• _INSTRUÇÕES_:
[1] Segundo o texto sobre as classes nas viagens aéreas, por que as poltronas da Primeira Classe nos jatos daquela época garantiam ao passageiro um lugar na janela ou no corredor? Responda em uma a três frases.
[2] Indique quantas linhas dos registros contêm a sequência "первым", diferenciando maiúsculas de minúsculas. Responda somente com o número.

• _TRECHO FORNECIDO_:
┌────────
Ao se estabilizarem as principais economias no período do pós-guerra, profundas mudanças sociais nos países ocidentais deram origem à uma nova classe social, com maior poder aquisitivo e com intenção de viver a vida: a famosa classe média. Junto com ela, surgiam novas tecnologias aeronáuticas, que provocaram junto às companhias aéreas dramáticas mudanças nas equações econômico-financeiras de seus serviços. Afinal, mais gente queria voar.

Com o advento do jato, as etapas médias caíram, sobretudo em longos vôos intercontinentais, reduzidos em quase 40% na duração. O conforto passava a ser secundário: valia mesmo era chegar antes, nem que fosse meio amarrotadinho...

E então, a era da classe, do conforto e da elegância começou a desparecer junto com os Connies e DC-7s, dando lugar aos reluzentes jatos, que passaram a ser equipados somente com poltronas. Voar começou lenta e inexoravelmente a se transformar num meio de transporte de massa.

O conceito de duas classes vigorava. Havia a Primeira Classe e a Classe Econômica, mais comumente chamada de Classe Turística. Esta permaneceu praticamente igual nos últimos 40 anos, com o mesmo padrão de conforto desde o tempo dos Boeing 707 e dos DC-8. A Primeira Classe, ao contrário, vem evoluindo. Se tomarmos o padrão de conforto das poltronas daquela época, hoje elas dificilmente seriam toleráveis numa moderna classe executiva. Reclinavam sim, e eram no máximo duas por conjunto, o que garantia um lugar na janela ou no corredor, pois todos os jatos até 1970 tinham fuselagem estreita. Mas não eram camas.
└────────
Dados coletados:
┌────────
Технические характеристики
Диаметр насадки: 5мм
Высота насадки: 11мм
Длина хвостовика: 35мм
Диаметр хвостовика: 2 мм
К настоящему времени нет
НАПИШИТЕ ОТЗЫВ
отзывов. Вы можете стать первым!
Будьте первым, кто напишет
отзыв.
└────────
• _RESPOSTAS_:
[1] Porque havia no máximo duas poltronas por conjunto. Como todos os jatos até 1970 tinham fuselagem estreita, cada passageiro ficava junto à janela ou ao corredor.

[2] 2